**Article:**

────────────────────────────────────────

Fig. 7 — Radar plots of CS prediction performance ML models.

Fig. 8 — Radar plots of STS prediction performance ML models.

Figures 9 and 10 depict the comparison between real and forecast data points for CS and STS during both the test and train stages. They also highlight the linear fit’s error margins, which fall within a range of + 10% to − 10%. In Fig. 9, it shows that more than 95% of the predicted CS data points adjusted for all models within the error range from + 10% to − 10%, and very close to resembling the 1:1 linear fit line. Most importantly, the GBR model performs slightly better than the other models, as fewer data points fall outside the error range. The GBR model almost 98% of data points within the error range and is very close to 1:1 linear fit line. However, Fig. 10 displayed that the STS predicted datasets were around 96% at both phases within the error range between + 10% and − 10%, and very close to 1:1 linear fit line of machine learning models. The DT, BR, and GBR models show slightly better performance compared to other models. All things considered, it can be said that all of the models are appropriate and applicable for use in BFRC mixture-related construction fields.

────────────────────────────────────────

**Information shown:**
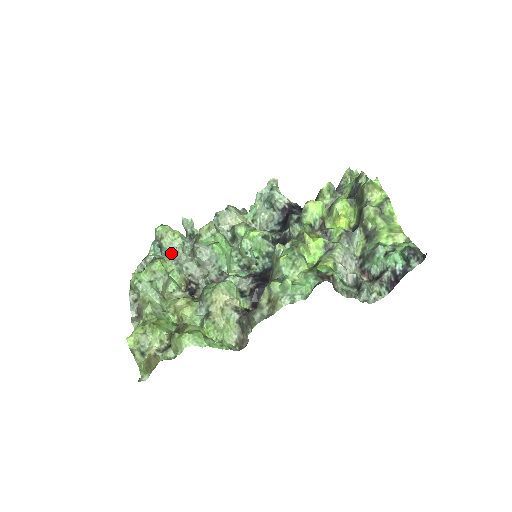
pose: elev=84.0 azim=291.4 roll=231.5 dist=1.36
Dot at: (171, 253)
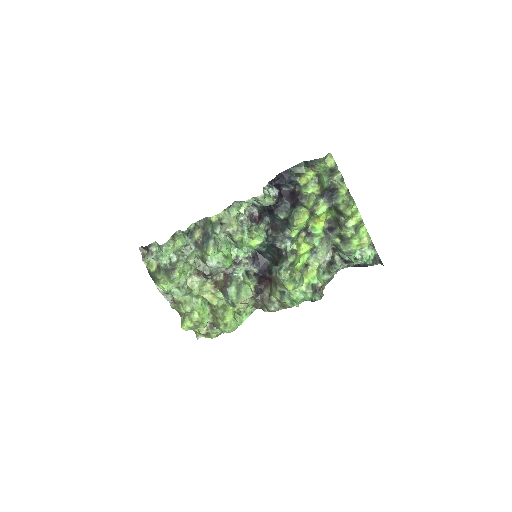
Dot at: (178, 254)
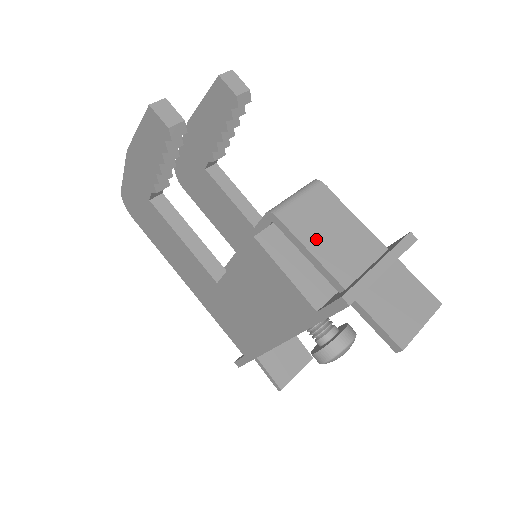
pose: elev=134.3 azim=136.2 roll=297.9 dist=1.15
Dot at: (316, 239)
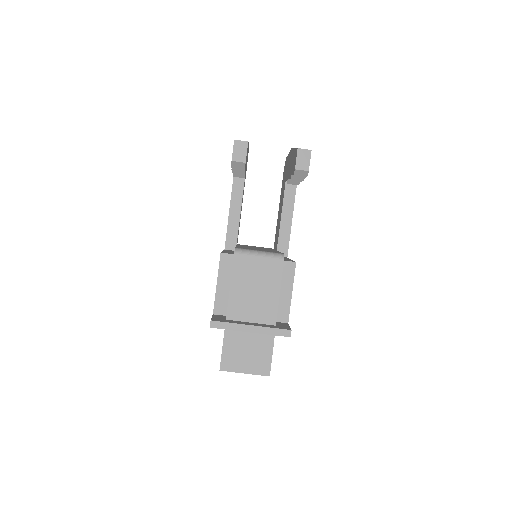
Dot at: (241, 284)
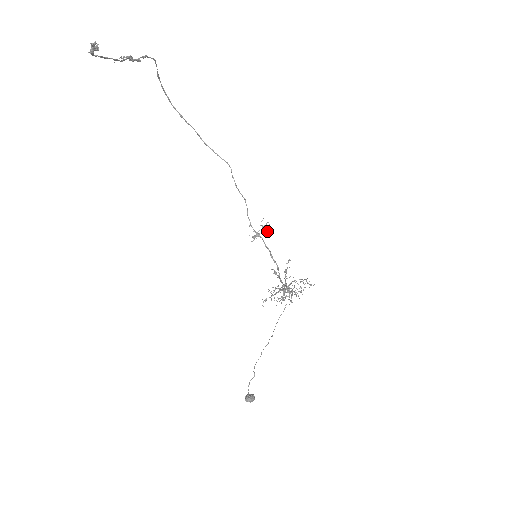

────────────────────────────────────────

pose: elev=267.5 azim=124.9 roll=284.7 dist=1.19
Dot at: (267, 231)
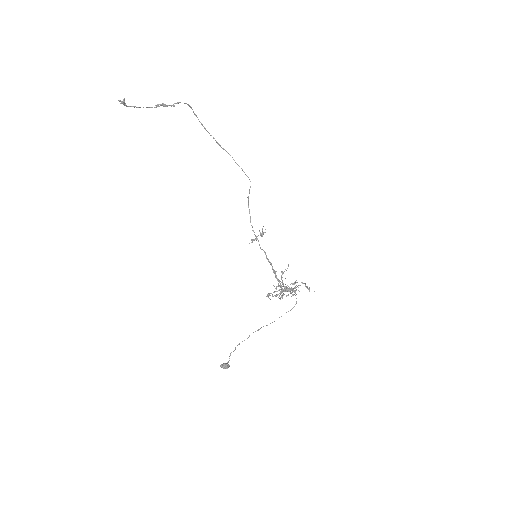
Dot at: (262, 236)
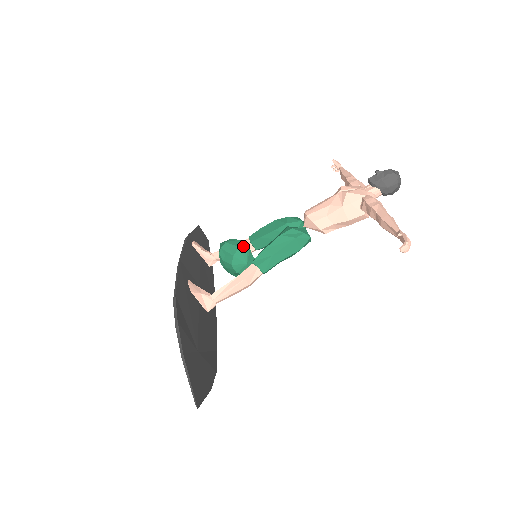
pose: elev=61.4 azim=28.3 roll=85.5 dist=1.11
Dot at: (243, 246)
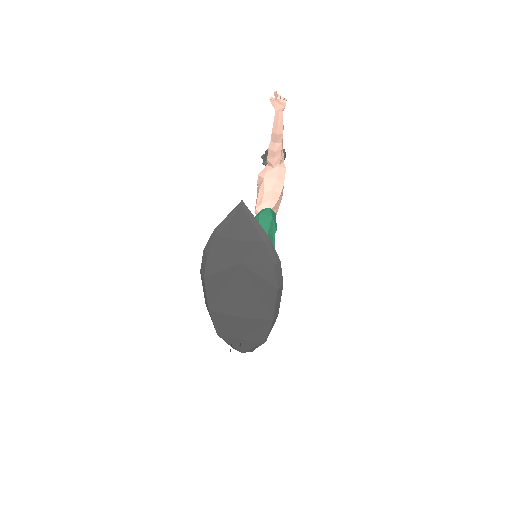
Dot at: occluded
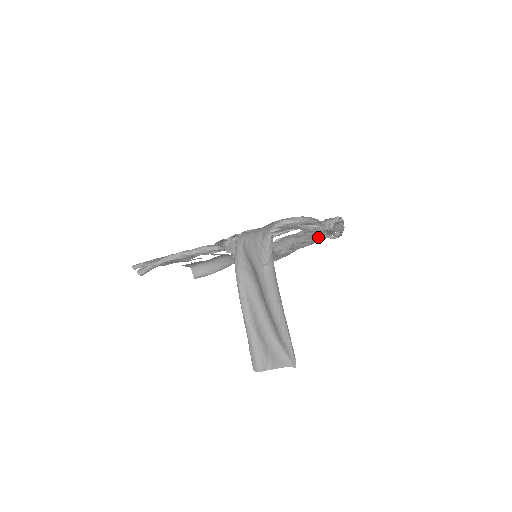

────────────────────────────────────────

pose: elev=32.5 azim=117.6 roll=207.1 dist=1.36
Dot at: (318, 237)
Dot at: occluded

────────────────────────────────────────

**Exercise instructions:**
1. Collect every line of the records that contains the word "roll".
2. Carry on the passage about machine learning predictions of BFRC strength from where it stops.

**Final results:**
1.
pose: elev=84.0 azim=291.4 roll=231.5 dist=1.36
pose: elev=134.3 azim=136.2 roll=297.9 dist=1.15
pose: elev=267.5 azim=124.9 roll=284.7 dist=1.19
pose: elev=61.4 azim=28.3 roll=85.5 dist=1.11
pose: elev=32.5 azim=117.6 roll=207.1 dist=1.36

2.
Fig. 9 — Scatter plots of observed and CS predicted values for ML models.

Fig. 10 — Scatter plots of observed and STS predicted values for ML models.

As mentioned, Fig. 11a–d exhibited how the Taylor diagram was assessed by assembling the values of predicted algorithms in both the training and testing stages. In addition, it represents an accurate measurement of ML algorithms considered in current research and evaluates the performance metrics, including the correlation coefficient and the standard deviation. The initial concepts of this diagram are to show which prediction algorithms have a stronger correlation with the matching actual values on the two-dimensional scale. The evaluation parameter R value close to (0, 1) shows a substantial correlation between observed and predicted values. Based on this criterion, the GBR models outperformed others in predicting CS during both the train and test stages. Similarly, retaining all of the machine learning algorithms, SVR, RFR, DTR, and BR, demonstrated R values around 0.90 to 0.95 during testing stages, which indicated strong performance with a very high accuracy. Conversely, Fig. 11c,d illustrates the best performance to predict the STS. An investigation finding is that apart from the machine learning DTR and GBR model, all of the algorithms exhibit best accuracy in the training stage, around 0.99, compared with the testing phase. According to the testing values, SVR, RFR, and BR models represented the lower RMSE and optimum standard deviations, which indicated excellent performance of this model and addressed overfitting issues.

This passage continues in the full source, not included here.